Deuxième volume du monumental « Sur champ de sable » de Françoise Morvan, après « Assomption », également publié en 2019 aux éditions Mesures, « Buée » poursuit son exploration poétique d’une enfance et d’une adolescence adossées à une certaine maison de Rostrenen. L’élégante carte jointe à chaque volume du projet pour décrire ce dont il retourne ici, ou en tout cas donner des indices à son propos, développe ainsi cette étape : « La transparence froide et trouble s’est imposée pour ces jours d’adolescence qui s’étirent comme autrefois en Bretagne ces journées de lessive au lavoir, brutales et pleines d’une force trop vive, et la moindre parole s’inscrit dans la mémoire comme dans la glace. Le titre, Buée, fait allusion au vieux mot employé pour la lessive. »
Fugue
Tandis que les voix montent et que la salle se vide, la nuit vient déjà, les murs de plâtre absorbent la lumière, la porte a dû rester ouverte, on entend les souliers sonner sur les grandes marches de granit.
Plus tard les réverbères s’allument dans le bourg, on peut compter les coups de l’horloge enrouée du vieux collège. Il n’y a plus ni aumôniers ni maîtres, des ombres qui resserrent les préaux, des prières qui rôdent sous les ormes de la chapelle, des odeurs de potage ou de viandes qui ont déjà cuit très longtemps, et loin dans la distance la leçon de violon étirant sans fin la même sonate.

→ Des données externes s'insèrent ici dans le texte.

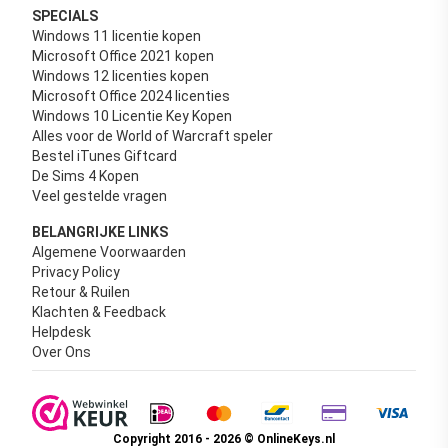
SPECIALS
Windows 11 licentie kopen
Microsoft Office 2021 kopen
Windows 12 licenties kopen
Microsoft Office 2024 licenties
Windows 10 Licentie Key Kopen
Alles voor de World of Warcraft speler
Bestel iTunes Giftcard
De Sims 4 Kopen
Veel gestelde vragen
BELANGRIJKE LINKS
Algemene Voorwaarden
Privacy Policy
Retour & Ruilen
Klachten & Feedback
Helpdesk
Over Ons
Copyright 2016 - 2026 © OnlineKeys.nl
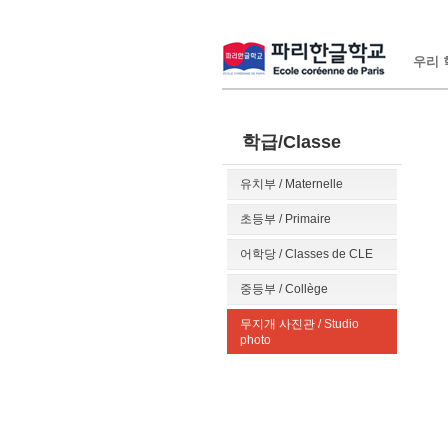
우리 학
학급/Classe
유치부 / Maternelle
초등부 / Primaire
어학당 / Classes de CLE
중등부 / Collège
무지개 사진관 / Studio
photo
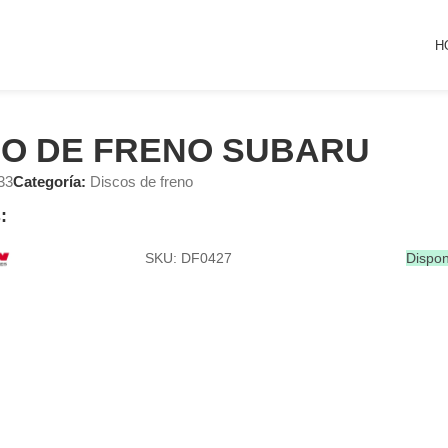
H
CO DE FRENO SUBARU
33
Categoría:
Discos de freno
:
SKU: DF0427
Dispon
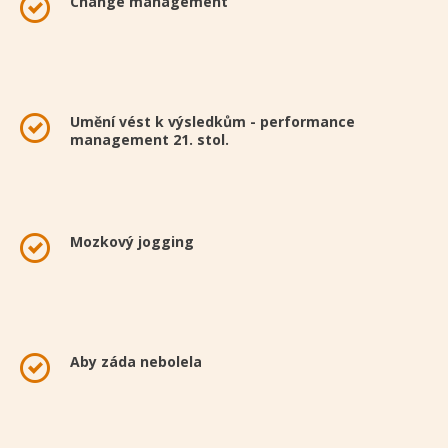
Change management
Umění vést k výsledkům - performance
management 21. stol.
Mozkový jogging
Aby záda nebolela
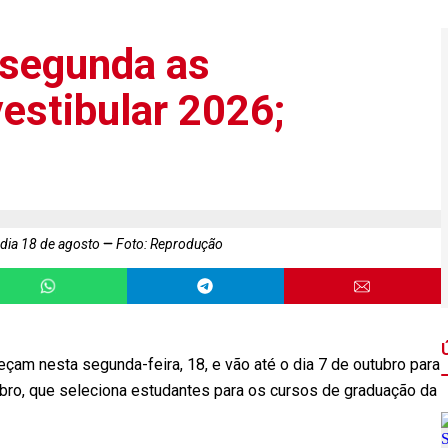
 segunda as
vestibular 2026;
 dia 18 de agosto
Foto: Reprodução
çam nesta segunda-feira, 18, e vão até o dia 7 de outubro para
ubro, que seleciona estudantes para os cursos de graduação da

Les cyprès sont noirs, on se retire à pas de loup, et pendant que les murs de la classe se rapprochent, seul le marteau du cordonnier s’entend parfois au bas du bourg.
Parfois le prêtre vient chercher sa Bible. Il ferma la salle, à gros bruit de verrous, sans jamais penser à savoir si des enfants sont là, dans la classe, ou peut-être dehors, à le regarder, du fond de la réserve aux livres qui forme un creux dans le couloir.
Les soirs de fin d’hiver, presque au printemps déjà, tout se grave alors, tout devait se résoudre en cette présence dans le bruit des arbres, et comme on les retrouve autour de soi, ces grands couloirs de pierre du collège, ces escaliers à vis des tourelles, creusant l’ombre, donnant profondeur et mystère aux paroles recluses, on pense avoir droit de rester clandestin pour des éternités.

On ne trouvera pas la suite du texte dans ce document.